Beyond the wine: John Salvi MW recounts a moving experience with Baroness Philippine de Rothschild, involving a book of fairy tales written for her by her father Baron Philippe de Rothschild, in which the two feature.
A number of years ago I was honoured to be invited to lunch at Château Mouton Rothschild by the Baroness Philippine de Rothschild, together with Clive Coates. For some reason she considered that her guests were important and served us both the 1961 and the 1945 Château Mouton Rothschild.
However, this tale is not to vaunt the fine wines I have drunk, but something that I consider much more important, extremely precious and deeply moving.
After being arrested in Algeria by the Vichy Government and released in 1941, Philippe, Philippine’s father, joined the Free French Forces in London. In 1944, the German Gestapo entered their Paris house and arrested his wife, Elisabeth, and deported her to Ravensbrück concentration camp, where her life ended. They did not take Philippine, who was 11 years old at the time, as it is said that the staff either hid her or had taken her away.
When she was just over five years old her father authored a book for her. It was a book of fairy stories in which both she and her father were involved. He called it, Aile D’Argent La Magique. During lunch we were talking about the war when Philippine suddenly got up, went out of the room for a few minutes and returned with a book. This was the book. “Take it and read it” she said, “it will interest you.” I was overwhelmed. When I got home and looked at it closely, I was even more amazed. The pages were uncut, and it was on laid paper, published by Gallimard and illustrated by Eliane Bonabel. A veritable treasure!

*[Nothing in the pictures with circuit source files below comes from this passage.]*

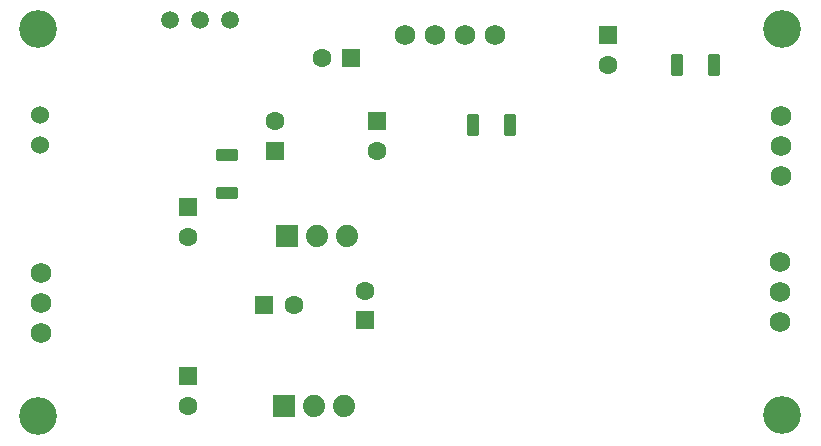
<source format=gbr>
%TF.GenerationSoftware,KiCad,Pcbnew,(6.0.9)*%
%TF.CreationDate,2022-12-07T15:32:04-05:00*%
%TF.ProjectId,CurrentSense_PS,43757272-656e-4745-9365-6e73655f5053,rev?*%
%TF.SameCoordinates,Original*%
%TF.FileFunction,Soldermask,Bot*%
%TF.FilePolarity,Negative*%
%FSLAX46Y46*%
G04 Gerber Fmt 4.6, Leading zero omitted, Abs format (unit mm)*
G04 Created by KiCad (PCBNEW (6.0.9)) date 2022-12-07 15:32:04*
%MOMM*%
%LPD*%
G01*
G04 APERTURE LIST*
G04 Aperture macros list*
%AMRoundRect*
0 Rectangle with rounded corners*
0 $1 Rounding radius*
0 $2 $3 $4 $5 $6 $7 $8 $9 X,Y pos of 4 corners*
0 Add a 4 corners polygon primitive as box body*
4,1,4,$2,$3,$4,$5,$6,$7,$8,$9,$2,$3,0*
0 Add four circle primitives for the rounded corners*
1,1,$1+$1,$2,$3*
1,1,$1+$1,$4,$5*
1,1,$1+$1,$6,$7*
1,1,$1+$1,$8,$9*
0 Add four rect primitives between the rounded corners*
20,1,$1+$1,$2,$3,$4,$5,0*
20,1,$1+$1,$4,$5,$6,$7,0*
20,1,$1+$1,$6,$7,$8,$9,0*
20,1,$1+$1,$8,$9,$2,$3,0*%
G04 Aperture macros list end*
%ADD10C,3.200000*%
%ADD11R,1.600000X1.600000*%
%ADD12C,1.600000*%
%ADD13C,1.524000*%
%ADD14C,1.727200*%
%ADD15C,1.498600*%
%ADD16R,1.879600X1.879600*%
%ADD17C,1.879600*%
%ADD18RoundRect,0.250000X-0.700000X0.275000X-0.700000X-0.275000X0.700000X-0.275000X0.700000X0.275000X0*%
%ADD19RoundRect,0.250000X-0.275000X-0.700000X0.275000X-0.700000X0.275000X0.700000X-0.275000X0.700000X0*%
G04 APERTURE END LIST*
D10*
%TO.C,H1*%
X61722000Y-64516000D03*
%TD*%
D11*
%TO.C,C4*%
X74422000Y-93853000D03*
D12*
X74422000Y-96353000D03*
%TD*%
D13*
%TO.C,J1*%
X61823600Y-74295000D03*
X61823600Y-71755000D03*
%TD*%
D11*
%TO.C,C7*%
X80836888Y-87884000D03*
D12*
X83336888Y-87884000D03*
%TD*%
D14*
%TO.C,J3*%
X61925200Y-90220800D03*
X61925200Y-87680800D03*
X61925200Y-85140800D03*
%TD*%
%TO.C,J4*%
X124561600Y-71882000D03*
X124561600Y-74422000D03*
X124561600Y-76962000D03*
%TD*%
D10*
%TO.C,H4*%
X124714000Y-64516000D03*
%TD*%
D11*
%TO.C,C3*%
X109982000Y-65024000D03*
D12*
X109982000Y-67524000D03*
%TD*%
D11*
%TO.C,C14*%
X88188800Y-66903600D03*
D12*
X85688800Y-66903600D03*
%TD*%
D11*
%TO.C,C5*%
X74422000Y-79566888D03*
D12*
X74422000Y-82066888D03*
%TD*%
D10*
%TO.C,H3*%
X124714000Y-97155000D03*
%TD*%
D11*
%TO.C,C2*%
X90424000Y-72303000D03*
D12*
X90424000Y-74803000D03*
%TD*%
D15*
%TO.C,J6*%
X72872600Y-63729700D03*
X75412600Y-63729700D03*
X77952600Y-63729700D03*
%TD*%
D14*
%TO.C,J5*%
X124511000Y-84201000D03*
X124511000Y-86741000D03*
X124511000Y-89281000D03*
%TD*%
D16*
%TO.C,U3*%
X82732600Y-82042000D03*
D17*
X85272600Y-82042000D03*
X87812600Y-82042000D03*
%TD*%
D16*
%TO.C,U2*%
X82478600Y-96393000D03*
D17*
X85018600Y-96393000D03*
X87558600Y-96393000D03*
%TD*%
D10*
%TO.C,H2*%
X61722000Y-97282000D03*
%TD*%
D11*
%TO.C,C6*%
X89408000Y-89154000D03*
D12*
X89408000Y-86654000D03*
%TD*%
D11*
%TO.C,C1*%
X81788000Y-74778112D03*
D12*
X81788000Y-72278112D03*
%TD*%
D14*
%TO.C,J2*%
X92760800Y-65024000D03*
X95300800Y-65024000D03*
X97840800Y-65024000D03*
X100380800Y-65024000D03*
%TD*%
D18*
%TO.C,L6*%
X77724000Y-75184000D03*
X77724000Y-78334000D03*
%TD*%
D19*
%TO.C,L5*%
X115773000Y-67564000D03*
X118923000Y-67564000D03*
%TD*%
%TO.C,L4*%
X98501000Y-72644000D03*
X101651000Y-72644000D03*
%TD*%
M02*

</source>
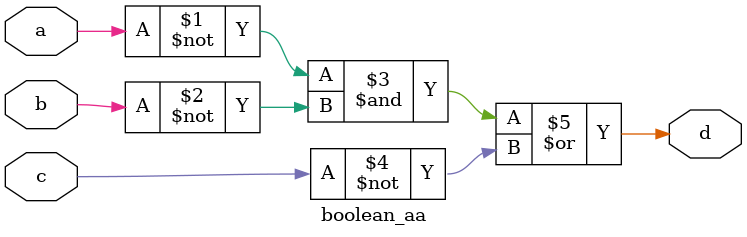
<source format=v>
`timescale 1ns / 1ps

module boolean_aa(a,b,c,d);
    input a,b,c;
    output d;
    assign d = (~a&~b)|~c;
endmodule

</source>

Underneath his original dedication, which he wrote in 1941, just after being released from prison and before going to London, he wrote:
Today, September 1945, under our celebrating skies and after a long separation, the same father and the same little girl finally reunited, mourn. She whose presence illuminates each page of happiness contained in this book did not return from the German concentration camps. Never again will we hear her reply when our little girl calls, “Maman.”